Gemicilikte kullanılan her türlü bilgi, araç ve gerecin babadan kaldığı anlaşılıyor. Ayrıca ustalar kullandıkları aletleri ya babalarından devralmışlar ya da kendileri yapmışlar. Ustanın tabiriyle “Hem para vermem, hem de “kendime göre” olur.” Keser, testere, kerpeten, kollu rende, düz rende gemi yapımında kullanılan takımlarıdır. Eğriler keserle “dönülür”. Delikli keser çivi çekmede kullanılır.

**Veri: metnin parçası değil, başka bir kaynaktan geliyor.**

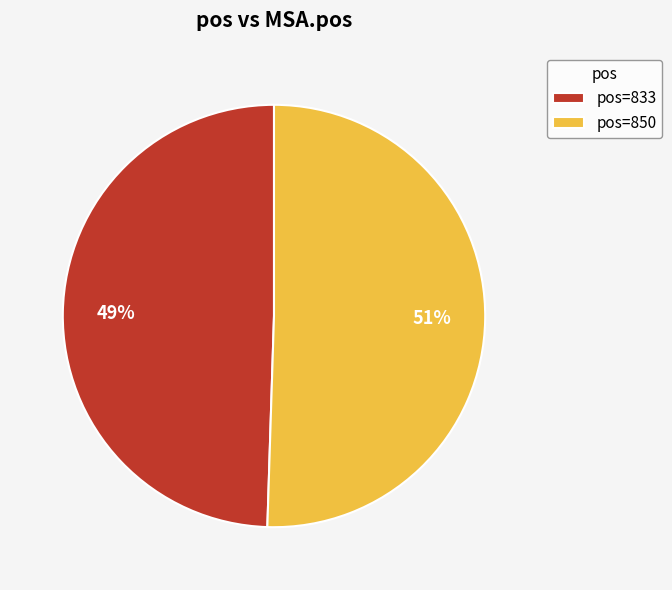

Combined, do pos=850 and pos=833 account for over 50%?

Yes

Ama tahtayı işlerken delik yüzünden zayıfladığı için genellikle kırılır. Kırılmasın diye delik yapılmaz. Ufak keser ufak şeyleri traş etmek için, büyük olan daha büyük kayık içindir. Ustanın deyimiyle küçüğü “küçük keser”, büyüğü “büyük keser”. Tahtadaki keser dalgaları sonradan boyanınca iyi görünmediği için el rendesiyle temizlenir.

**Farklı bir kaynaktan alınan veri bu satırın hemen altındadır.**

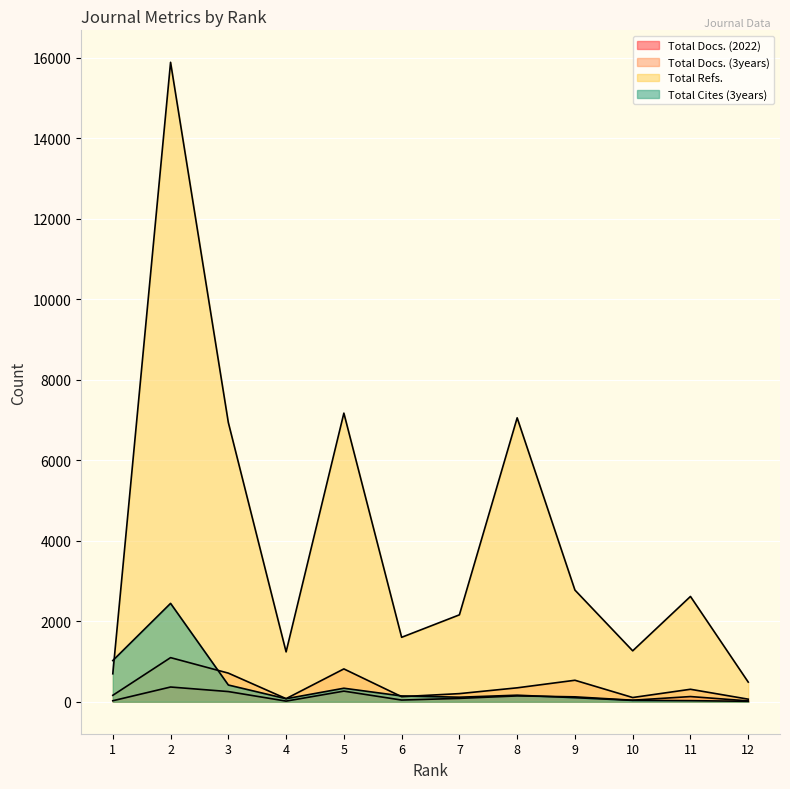

Which series has the widest spread of values?

Total Refs.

Usta, bir sanatkarın kendi aletini kendi yapması gerektiğini, aksi halde onun sanatkar sayılmayacağını düşünür. Çünkü, ancak kendi yaparsa aletin nasıl kestiğini, niye tıkandığını, niye kesmediğini bileceğini düşünürler.
Tekne yapılırken ustası kaplamalarını mümkün olduğu kadar yaklaştırmıştır. Ama yine de kalafat için yer bulunur. Kalafat demiriyle o aralıkları “aça aça gidilir”. Bir kulaç kadar gidilip kalafatı yapılır. Eskiden, kalafat için macunu olmadığından kıtık ve zift kullanarak kalafatı yapılırdı. Son olarak da teknenin bir kısmı suyun içinde, bir kısmı dışarıda olduğu için boyanarak koruma sağlanırdı Konstrüksiyon malzemesi olarak tamamen ahşap kullanılmıştır.
Kullanılan malzemenin seçimi de yöresel ağaçlara göre seçilmekteydi. Omurga, iç omurga, ağız kuşağı Istralyalar Dışbudak ( 10 yıl ömürlü) Postalar, döşekler, bodoslamalar kemereler, kamaralarda Karaağaç (10 yıl ömürlü) Eğme posta, aynalık, paraçol Çam ( 6 yıl ömürlü) Dış kaplama Kestane (20 yıl ömürlü) /Sedir /Dut (15 yıl ömürlü ) Su altında Gürgen (6 yıl ömürlü )-Meşe (12 yıl ömürlü )"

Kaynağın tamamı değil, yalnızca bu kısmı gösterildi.